For the last months I've been trying to become familiar with the so-called "internal language of a category". However, I'm still not confident enough when, for instance, I find a subobject (of a given object) which is defined through a formula of the internal laguage of the category I'm considering.

In detail, if $\mathcal{C}$ is a pretopos, $A$ is an object of $\mathcal{C}$ and $\phi$ is a formula in the internal language of $\mathcal{C}$, I'm not fully able to understand the following two things:

$1)$ Which is the actual subobject $B$ of $A$ represented by the expression $\{x \in A:\phi(x)\}$. Meaning, how I can recover $B$ in terms of "categorical operations" in $\mathcal{C}$.

$2)$ How I can work with $\{x \in A:\phi(x) \}$. That is, for instance, how I can verify through a completely syntactical procedure that $\{x \in A:\phi(x) \}$ is the object I was looking for.

Of course, I'm not asking you to answer points $(1)$ and $(2)$, as they are too generic. I would prefer if you suggested me a self-contained chapter of a book or some lecture notes where this subject is fully explained. In my opinion, I would especially need a collection of basic examples and exercises regarding its use.

Thanks in advance.

  • $\begingroup$ How comfortable are you with doing this in the usual set-theoretic case, i.e. normal model theory? $\endgroup$ – Derek Elkins left SE Jun 14 '19 at 20:07
  • $\begingroup$ In that situation I'm comfortable enough, as $\{x \in A : \phi(x) \}$ in this case becomes very natural. I'm familiar with Tarski's definition of semantics, so I know how is defined an $L$-structure for a first order language $L$, if I understood properly your question. $\endgroup$ – Gennaro Pasquale Jun 14 '19 at 20:19
  • $\begingroup$ You might take a look at the chapter "Doctrines in categorical logic" by Anders Kock and Gonzalo Reyes in the Handbook of Mathematical Logic. $\endgroup$ – Andreas Blass Jul 11 '19 at 1:47

The answer is, to some extent, there's nothing to do. If you start with a theory, then you just have a bunch of syntactical formulas and subobjects aren't involved until you provide an interpretation. Once you do, a formula $\varphi(x)$ where $x$ is of sort $A$ will simply be interpreted as a subobject of the interpretation of the sort $A$. This is a direct generalization of the set-theoretic case.

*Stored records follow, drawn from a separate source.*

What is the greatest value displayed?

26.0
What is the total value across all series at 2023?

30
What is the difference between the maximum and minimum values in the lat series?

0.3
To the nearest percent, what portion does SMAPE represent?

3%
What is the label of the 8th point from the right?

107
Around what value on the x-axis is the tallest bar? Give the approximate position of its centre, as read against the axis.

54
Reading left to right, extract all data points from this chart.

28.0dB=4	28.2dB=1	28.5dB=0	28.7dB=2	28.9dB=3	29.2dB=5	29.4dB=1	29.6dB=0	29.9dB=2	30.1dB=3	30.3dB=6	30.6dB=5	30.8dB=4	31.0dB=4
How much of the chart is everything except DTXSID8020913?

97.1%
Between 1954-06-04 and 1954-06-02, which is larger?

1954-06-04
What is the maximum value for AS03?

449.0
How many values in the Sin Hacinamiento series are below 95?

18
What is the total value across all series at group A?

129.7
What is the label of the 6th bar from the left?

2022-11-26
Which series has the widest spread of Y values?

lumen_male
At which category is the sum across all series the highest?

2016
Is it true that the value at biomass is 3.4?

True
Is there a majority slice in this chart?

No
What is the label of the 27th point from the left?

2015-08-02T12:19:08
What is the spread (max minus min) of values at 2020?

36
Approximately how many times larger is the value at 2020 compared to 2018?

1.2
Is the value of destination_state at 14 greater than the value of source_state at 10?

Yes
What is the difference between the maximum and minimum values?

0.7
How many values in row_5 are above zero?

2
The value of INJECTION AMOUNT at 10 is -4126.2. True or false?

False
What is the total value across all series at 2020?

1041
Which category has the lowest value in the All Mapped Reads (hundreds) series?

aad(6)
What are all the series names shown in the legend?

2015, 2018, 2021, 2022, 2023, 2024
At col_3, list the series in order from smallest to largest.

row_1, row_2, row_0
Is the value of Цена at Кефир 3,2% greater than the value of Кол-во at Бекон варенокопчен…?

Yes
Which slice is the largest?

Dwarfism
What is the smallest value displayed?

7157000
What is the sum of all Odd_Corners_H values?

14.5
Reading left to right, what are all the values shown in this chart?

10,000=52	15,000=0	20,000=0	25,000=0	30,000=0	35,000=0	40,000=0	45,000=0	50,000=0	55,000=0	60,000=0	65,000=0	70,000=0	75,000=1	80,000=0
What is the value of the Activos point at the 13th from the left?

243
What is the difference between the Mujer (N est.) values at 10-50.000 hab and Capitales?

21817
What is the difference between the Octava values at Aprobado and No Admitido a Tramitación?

If you start with a pretopos, then the internal language of that pretopos will simply have a predicate symbol for each subobject. Of course, we'll have an interpretation that will interpret each such predicate symbol as the subobject it corresponds to. This is more or less the counit of this adjunction. This procedure may lead to a theory that has a proper class of predicate symbols and axioms, and I believe you just have to stretch your notion of theory to accept that.

Now to be clear, it is important to separate a subobject from a monomorphism. A subobject is an equivalence class of monomorphism. Having a subobject doesn't provide you with a particular object. You may need the Axiom of Global Choice to pick representatives if no other structure is available. (Maybe there's a way to get away with less in general, perhaps using Scott's trick.)

To prove things, you just prove things like normal in the theory. For the theory generated from the given pretopos, you'll have an axiom asserting every formula that you can formulate in the theory with predicate symbols corresponding to subobjects which is true under interpretation. In other words, for the theory generated from the given pretopos, a formula is provable if and only if its interpretation is true in the given pretopos.